What to produce ->
For every line of the records below that holds "Niphad", add one. Give only the final total.

Available records ->
»»
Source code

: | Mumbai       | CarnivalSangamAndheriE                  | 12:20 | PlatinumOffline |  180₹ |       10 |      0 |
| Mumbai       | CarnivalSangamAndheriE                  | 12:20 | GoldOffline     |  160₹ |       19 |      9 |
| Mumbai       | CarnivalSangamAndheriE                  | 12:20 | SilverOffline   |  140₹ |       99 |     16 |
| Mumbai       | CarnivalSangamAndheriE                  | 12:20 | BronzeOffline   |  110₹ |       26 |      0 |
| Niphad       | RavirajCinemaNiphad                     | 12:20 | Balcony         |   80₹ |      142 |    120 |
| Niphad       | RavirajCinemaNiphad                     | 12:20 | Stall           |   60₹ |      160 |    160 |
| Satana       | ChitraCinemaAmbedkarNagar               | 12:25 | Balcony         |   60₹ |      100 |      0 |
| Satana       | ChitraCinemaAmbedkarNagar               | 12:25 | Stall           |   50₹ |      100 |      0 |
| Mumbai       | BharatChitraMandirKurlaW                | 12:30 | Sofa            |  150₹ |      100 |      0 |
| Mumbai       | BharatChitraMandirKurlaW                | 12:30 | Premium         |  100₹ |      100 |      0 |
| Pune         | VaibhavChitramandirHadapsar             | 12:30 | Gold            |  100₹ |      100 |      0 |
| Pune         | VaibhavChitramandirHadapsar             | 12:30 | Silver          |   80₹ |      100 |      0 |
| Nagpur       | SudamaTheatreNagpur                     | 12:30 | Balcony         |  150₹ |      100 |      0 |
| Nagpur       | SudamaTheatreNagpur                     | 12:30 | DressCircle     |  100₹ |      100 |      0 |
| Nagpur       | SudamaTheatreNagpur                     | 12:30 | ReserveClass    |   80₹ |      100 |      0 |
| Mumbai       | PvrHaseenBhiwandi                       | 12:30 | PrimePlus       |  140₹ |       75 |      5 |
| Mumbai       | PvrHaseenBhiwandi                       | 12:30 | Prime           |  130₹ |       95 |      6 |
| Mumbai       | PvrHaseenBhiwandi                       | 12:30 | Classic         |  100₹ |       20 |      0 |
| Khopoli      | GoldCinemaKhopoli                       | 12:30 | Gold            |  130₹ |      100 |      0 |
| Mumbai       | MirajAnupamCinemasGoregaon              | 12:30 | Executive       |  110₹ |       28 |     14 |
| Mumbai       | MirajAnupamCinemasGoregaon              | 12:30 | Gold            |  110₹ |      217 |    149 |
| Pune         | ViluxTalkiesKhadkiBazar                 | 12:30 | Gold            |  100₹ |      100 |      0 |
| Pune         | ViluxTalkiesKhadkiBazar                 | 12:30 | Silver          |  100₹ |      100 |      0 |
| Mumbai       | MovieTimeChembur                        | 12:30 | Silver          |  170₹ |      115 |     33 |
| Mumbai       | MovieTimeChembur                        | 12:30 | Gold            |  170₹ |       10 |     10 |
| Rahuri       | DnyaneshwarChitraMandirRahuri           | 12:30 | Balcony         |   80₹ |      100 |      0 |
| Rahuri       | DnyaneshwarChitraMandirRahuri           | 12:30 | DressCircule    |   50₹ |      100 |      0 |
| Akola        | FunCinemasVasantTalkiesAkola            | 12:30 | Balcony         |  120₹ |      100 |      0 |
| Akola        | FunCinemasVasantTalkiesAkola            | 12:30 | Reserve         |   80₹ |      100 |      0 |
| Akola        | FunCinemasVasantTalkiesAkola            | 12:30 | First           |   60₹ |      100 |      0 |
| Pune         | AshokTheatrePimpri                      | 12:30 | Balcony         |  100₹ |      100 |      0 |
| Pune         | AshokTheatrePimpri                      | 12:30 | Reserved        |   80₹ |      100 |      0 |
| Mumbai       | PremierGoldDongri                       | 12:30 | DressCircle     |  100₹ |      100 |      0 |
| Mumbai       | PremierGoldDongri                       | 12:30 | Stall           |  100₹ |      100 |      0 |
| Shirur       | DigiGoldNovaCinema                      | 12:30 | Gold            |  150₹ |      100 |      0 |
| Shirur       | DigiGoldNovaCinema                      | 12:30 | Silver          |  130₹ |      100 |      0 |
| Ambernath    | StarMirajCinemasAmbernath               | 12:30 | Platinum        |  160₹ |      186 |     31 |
««
»»
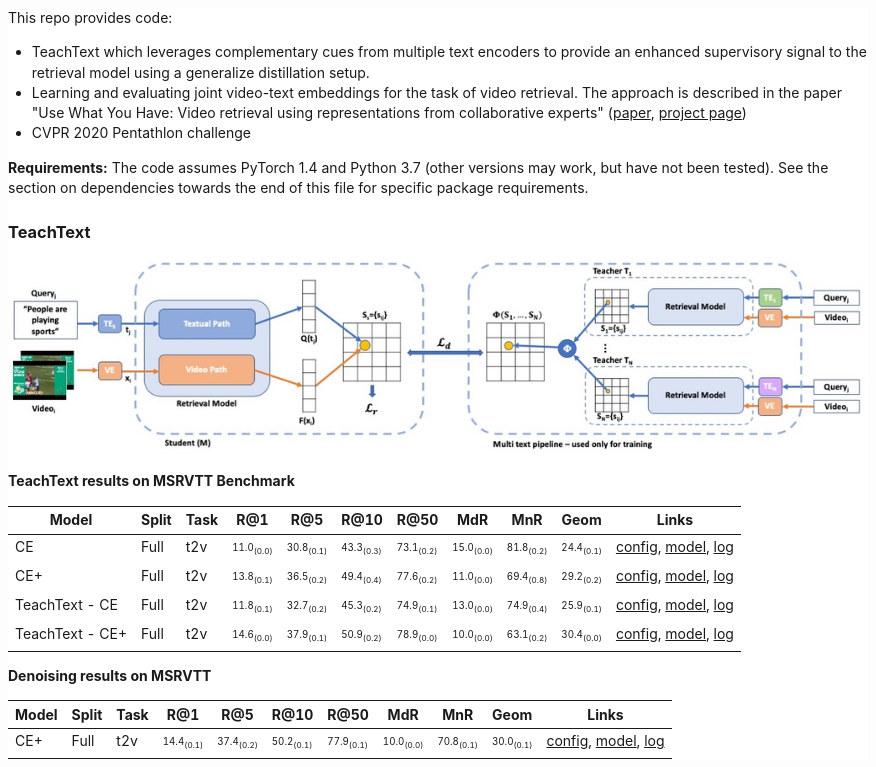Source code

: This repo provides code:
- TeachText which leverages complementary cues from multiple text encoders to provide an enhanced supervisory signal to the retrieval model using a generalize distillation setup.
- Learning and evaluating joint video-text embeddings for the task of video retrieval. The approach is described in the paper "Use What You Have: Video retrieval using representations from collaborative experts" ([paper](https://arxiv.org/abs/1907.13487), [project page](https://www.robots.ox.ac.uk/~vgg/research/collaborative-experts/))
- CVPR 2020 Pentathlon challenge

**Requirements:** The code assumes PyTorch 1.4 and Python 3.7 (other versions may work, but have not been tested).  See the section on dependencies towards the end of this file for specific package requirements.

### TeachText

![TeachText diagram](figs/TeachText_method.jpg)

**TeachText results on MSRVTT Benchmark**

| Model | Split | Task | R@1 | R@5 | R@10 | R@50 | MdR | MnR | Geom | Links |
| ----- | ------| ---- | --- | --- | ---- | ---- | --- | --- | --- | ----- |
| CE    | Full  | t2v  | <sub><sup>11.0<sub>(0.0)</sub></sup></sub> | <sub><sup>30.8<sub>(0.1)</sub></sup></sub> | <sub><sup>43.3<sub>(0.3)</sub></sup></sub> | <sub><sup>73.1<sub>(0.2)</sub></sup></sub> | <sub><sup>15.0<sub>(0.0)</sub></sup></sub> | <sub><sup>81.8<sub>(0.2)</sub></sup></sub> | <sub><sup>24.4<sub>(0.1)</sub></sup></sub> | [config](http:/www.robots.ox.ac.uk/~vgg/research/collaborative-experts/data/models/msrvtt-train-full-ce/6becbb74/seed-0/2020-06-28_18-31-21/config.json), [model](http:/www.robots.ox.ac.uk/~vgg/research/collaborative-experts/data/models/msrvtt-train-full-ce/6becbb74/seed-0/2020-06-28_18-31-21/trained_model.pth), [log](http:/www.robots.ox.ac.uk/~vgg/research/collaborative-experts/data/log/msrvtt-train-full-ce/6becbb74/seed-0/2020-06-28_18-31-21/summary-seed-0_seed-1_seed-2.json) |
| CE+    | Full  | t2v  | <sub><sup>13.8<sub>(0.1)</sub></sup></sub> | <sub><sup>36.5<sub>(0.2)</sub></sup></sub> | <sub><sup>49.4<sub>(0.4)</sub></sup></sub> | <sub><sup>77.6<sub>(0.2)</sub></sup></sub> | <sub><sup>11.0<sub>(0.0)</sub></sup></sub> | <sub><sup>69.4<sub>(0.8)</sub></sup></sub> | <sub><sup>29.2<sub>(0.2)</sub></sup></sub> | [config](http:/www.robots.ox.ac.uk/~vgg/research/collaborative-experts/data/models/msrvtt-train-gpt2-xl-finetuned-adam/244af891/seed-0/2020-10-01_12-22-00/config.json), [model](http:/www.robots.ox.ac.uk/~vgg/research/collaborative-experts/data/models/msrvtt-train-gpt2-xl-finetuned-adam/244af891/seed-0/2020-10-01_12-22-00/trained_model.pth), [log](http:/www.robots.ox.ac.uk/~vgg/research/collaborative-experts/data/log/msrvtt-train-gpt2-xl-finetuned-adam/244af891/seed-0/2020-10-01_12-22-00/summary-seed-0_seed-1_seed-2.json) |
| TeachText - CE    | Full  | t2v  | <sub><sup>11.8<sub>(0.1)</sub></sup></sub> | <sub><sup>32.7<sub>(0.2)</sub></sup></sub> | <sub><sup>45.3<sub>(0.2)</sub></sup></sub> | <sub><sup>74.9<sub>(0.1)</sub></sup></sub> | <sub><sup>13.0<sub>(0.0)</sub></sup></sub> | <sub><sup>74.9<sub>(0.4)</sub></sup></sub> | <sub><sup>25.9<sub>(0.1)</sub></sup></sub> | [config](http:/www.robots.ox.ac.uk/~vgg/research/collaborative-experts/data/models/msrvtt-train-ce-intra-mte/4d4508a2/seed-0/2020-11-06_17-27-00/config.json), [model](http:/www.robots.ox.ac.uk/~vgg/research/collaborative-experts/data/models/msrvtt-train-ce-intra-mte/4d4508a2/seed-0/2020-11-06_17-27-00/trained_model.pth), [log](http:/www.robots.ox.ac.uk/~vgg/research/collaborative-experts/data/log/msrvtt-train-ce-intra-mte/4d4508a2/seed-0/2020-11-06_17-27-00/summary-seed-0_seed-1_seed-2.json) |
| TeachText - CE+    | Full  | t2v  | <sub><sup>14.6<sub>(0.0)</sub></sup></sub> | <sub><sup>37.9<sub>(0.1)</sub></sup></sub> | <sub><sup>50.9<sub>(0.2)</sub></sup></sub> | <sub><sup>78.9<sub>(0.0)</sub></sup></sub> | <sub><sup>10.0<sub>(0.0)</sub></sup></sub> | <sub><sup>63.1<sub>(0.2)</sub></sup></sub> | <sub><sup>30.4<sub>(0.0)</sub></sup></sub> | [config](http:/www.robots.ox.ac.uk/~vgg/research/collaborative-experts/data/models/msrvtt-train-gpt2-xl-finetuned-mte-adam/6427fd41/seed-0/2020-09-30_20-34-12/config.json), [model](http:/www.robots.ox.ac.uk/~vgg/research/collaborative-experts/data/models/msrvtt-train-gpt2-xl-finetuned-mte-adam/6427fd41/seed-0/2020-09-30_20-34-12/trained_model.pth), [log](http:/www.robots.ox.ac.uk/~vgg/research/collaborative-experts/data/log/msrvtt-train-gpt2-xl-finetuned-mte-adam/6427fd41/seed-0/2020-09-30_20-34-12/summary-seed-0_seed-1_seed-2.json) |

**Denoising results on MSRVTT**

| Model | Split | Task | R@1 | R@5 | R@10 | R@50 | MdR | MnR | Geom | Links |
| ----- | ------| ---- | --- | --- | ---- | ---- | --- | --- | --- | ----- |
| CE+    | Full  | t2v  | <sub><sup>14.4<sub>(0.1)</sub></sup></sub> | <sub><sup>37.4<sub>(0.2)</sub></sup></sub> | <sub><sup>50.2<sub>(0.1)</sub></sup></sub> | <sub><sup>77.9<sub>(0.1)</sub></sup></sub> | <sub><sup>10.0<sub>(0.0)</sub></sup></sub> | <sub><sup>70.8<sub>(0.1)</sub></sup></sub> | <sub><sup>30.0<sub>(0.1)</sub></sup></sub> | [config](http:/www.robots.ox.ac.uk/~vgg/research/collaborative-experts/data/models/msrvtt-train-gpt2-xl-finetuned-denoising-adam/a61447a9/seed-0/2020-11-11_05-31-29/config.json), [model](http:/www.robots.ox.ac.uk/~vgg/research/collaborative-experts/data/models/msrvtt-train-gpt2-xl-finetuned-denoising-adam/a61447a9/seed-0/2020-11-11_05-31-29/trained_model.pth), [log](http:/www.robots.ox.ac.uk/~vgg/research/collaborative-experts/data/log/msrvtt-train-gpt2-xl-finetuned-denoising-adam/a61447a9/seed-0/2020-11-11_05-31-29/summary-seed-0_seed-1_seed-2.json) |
««
»»
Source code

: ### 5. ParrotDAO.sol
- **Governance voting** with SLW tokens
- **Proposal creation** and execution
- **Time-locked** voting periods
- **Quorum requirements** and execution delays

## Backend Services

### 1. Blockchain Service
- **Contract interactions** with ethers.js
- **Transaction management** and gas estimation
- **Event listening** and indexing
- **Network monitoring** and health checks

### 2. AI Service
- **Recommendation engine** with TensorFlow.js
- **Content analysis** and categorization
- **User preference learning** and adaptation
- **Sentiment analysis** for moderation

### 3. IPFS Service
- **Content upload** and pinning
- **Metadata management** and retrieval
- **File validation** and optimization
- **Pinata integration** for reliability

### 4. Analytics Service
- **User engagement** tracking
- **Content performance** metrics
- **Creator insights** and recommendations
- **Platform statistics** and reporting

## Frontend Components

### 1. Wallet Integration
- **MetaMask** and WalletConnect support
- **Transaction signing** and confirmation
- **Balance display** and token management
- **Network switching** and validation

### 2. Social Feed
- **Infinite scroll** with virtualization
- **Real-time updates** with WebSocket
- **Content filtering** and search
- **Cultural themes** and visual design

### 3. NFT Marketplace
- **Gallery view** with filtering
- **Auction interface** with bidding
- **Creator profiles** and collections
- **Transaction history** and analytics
««
Solution ->
2